A surprising observation was GABA-IR in a large number of leg sensory neurons. Labeling was present not only in the cell bodies, but also in dendrites entering the sockets of sensilla and in the axons, together forming sensory branches of the leg nerve. A large number of those very small diameter GABA-IR fibers were labeled, and easily distinguished from large diameter GABAergic motor axons, in the proximal leg nerve. Our observation is supported by GABA-immunostaining in Lithobius forficatus ventral nerve cord ganglia by Witten and Truman [19], who report a large number of GABA-IR axons in “the nerve root just posterior to the midpoint of the ganglion”, which is the large leg nerve n4 [35]. Further support comes from our immunolabeling of the GABA-synthesizing enzyme, GAD, in leg mechanosensory neuron cell bodies (Fig. 8d-e). Alternatively, labeling could originate from GABAergic efferents contacting sensory neurons, as reported from the lyriform organ of the spider [48] or mechanosensory hair plates in the locust [49]. However, in those examples, numerous fine, varicose efferent terminals surround the sensory cells which themselves are not labeled. In our preparations, the cytoplasm (excluding the nucleus), dendrites and axons themselves are labeled. Thus, on the level of fluorescence microscopy, GABA and its synthesizing enzyme, GAD, are clearly located within the sensory cells. To our knowledge, the only other report of the possible presence of GABA in arthropod sensory cells is on the aesthetascs of freshwater prawns [50]. Outside the arthropods, GABA-IR sensory neurons can be found e.g. in the body wall annelids [51]. Acetylcholinesterase, as far as it could be detected in the vicinity of the brown pigmentation of the cuticle, could not be observed near sensory neurons. However, since output synapses of afferents are to be expected in the CNS, and not in the periphery, this does not rule out acetylcholine as a potential (co-)transmitter in these cells. There are also other exceptions from the general view that ACh serves as the main mechanosensory transmitter in the arthropod phylum. Based on immunocytochemical staining and genetic loss of function studies, histamine has been identified as a transmitter candidate in mechanosensory neurons of Drosophila melanogaster [52, 53]. In the spider Cupiennius salei, histamine may serve as a co-transmitter of ACh in mechanoreceptive organs [54].

Conclusions

Our data, which indicate that glutamate and GABA are most likely neurotransmitters at Lithobius forficatus neuromuscular junctions whereas acetylcholine is very unlikely to play a role in neuromuscular transmission in this animal, have closed a gap in taxon sampling for neuromuscular transmitter identity.

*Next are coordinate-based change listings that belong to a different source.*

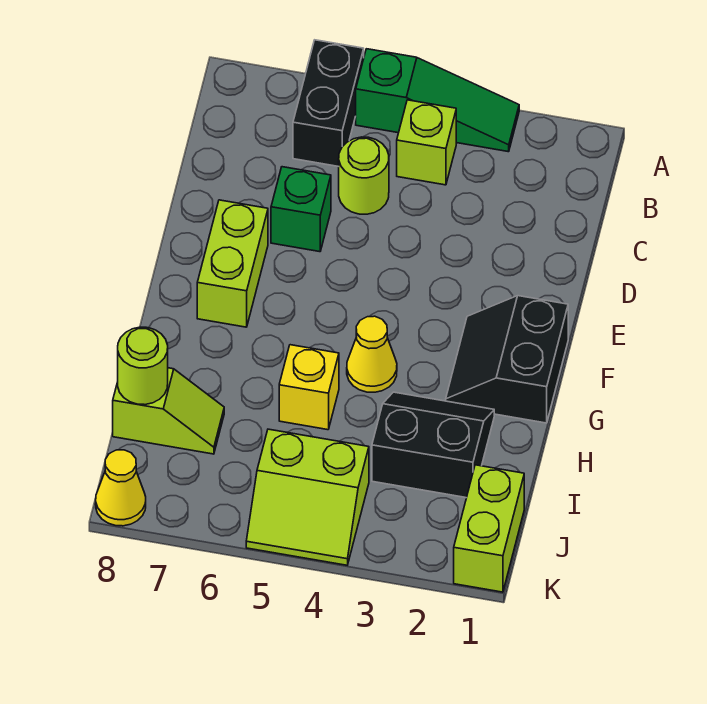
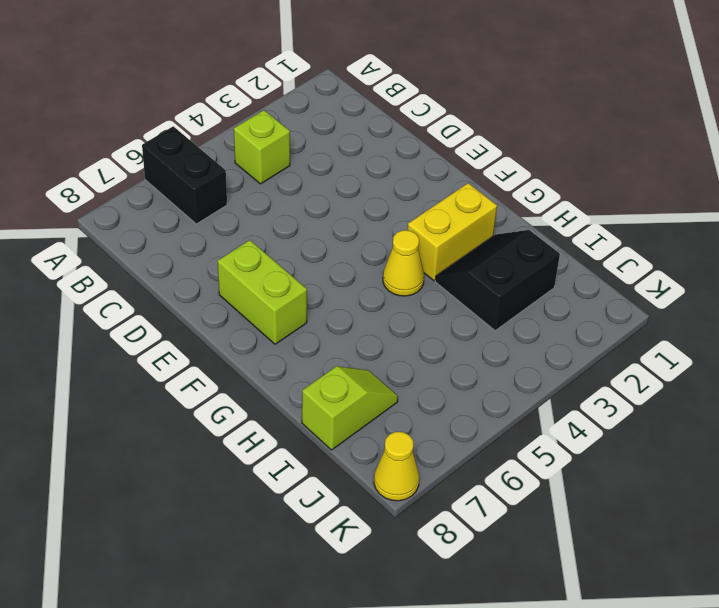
yellow brick G2:G3 level 1 -> black slope F1:G2 level 1 top 1
none -> green slope A3:A5 level 1 top 5
none -> lime round brick C5 level 1
none -> green brick D6 level 1

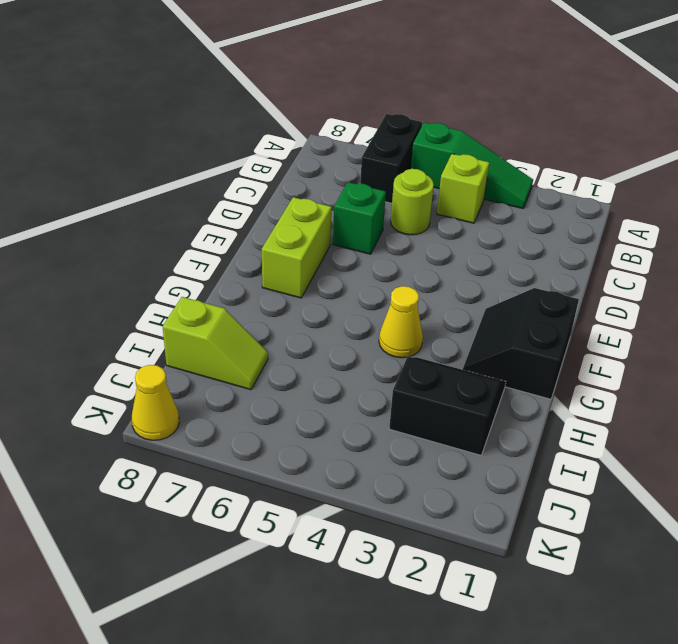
none -> yellow brick H5 level 1
none -> lime brick J1:K1 level 1
none -> lime slope J4:K5 level 1 top J

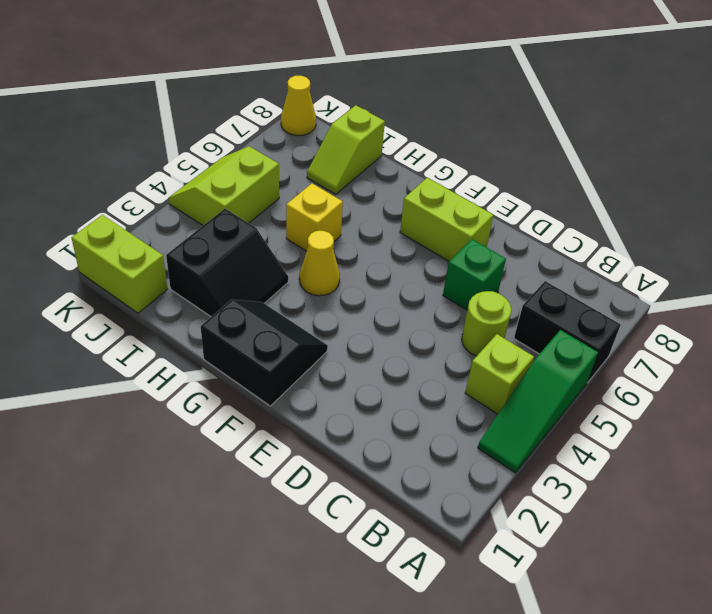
none -> lime round brick I8 level 2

Similar investigations in Chelicerata [16] are still sparse and need to be extended. Nevertheless, current data are in line with the concept of glutamate and GABA being the main neuromuscular transmitters in Euarthropoda. However, more chemoneuroanatomical and neurophysiological investigations in other arthropod lineages are needed before this concept can be accepted. The relatively easy accessibility of muscles and low effort procedure of immunofluorescence and AChE-staining should allow expanding this type of investigation to a broad range of arthropods and non-arthropod organisms. A phylogenetically intriguing feature appears to be also the loss of peripheral inhibition in holometabolous insects [19]. Whether this is indeed a synapomorphy of Holometabola could be verified by inspecting NMJs of more non-model insects. Broader taxon sampling could also clarify the possible value of general NMJ morphology as a phylogenetic character.

We have found first evidence for the presence of GABA in arthropod leg sensory neurons, expanding the potential neurotransmitter set in arthropod sensory systems. The challenging issue which sensory modalities are transduced by these neurons requires other experimental approaches including ultrastructural, electrophysiological, and behavioral methods.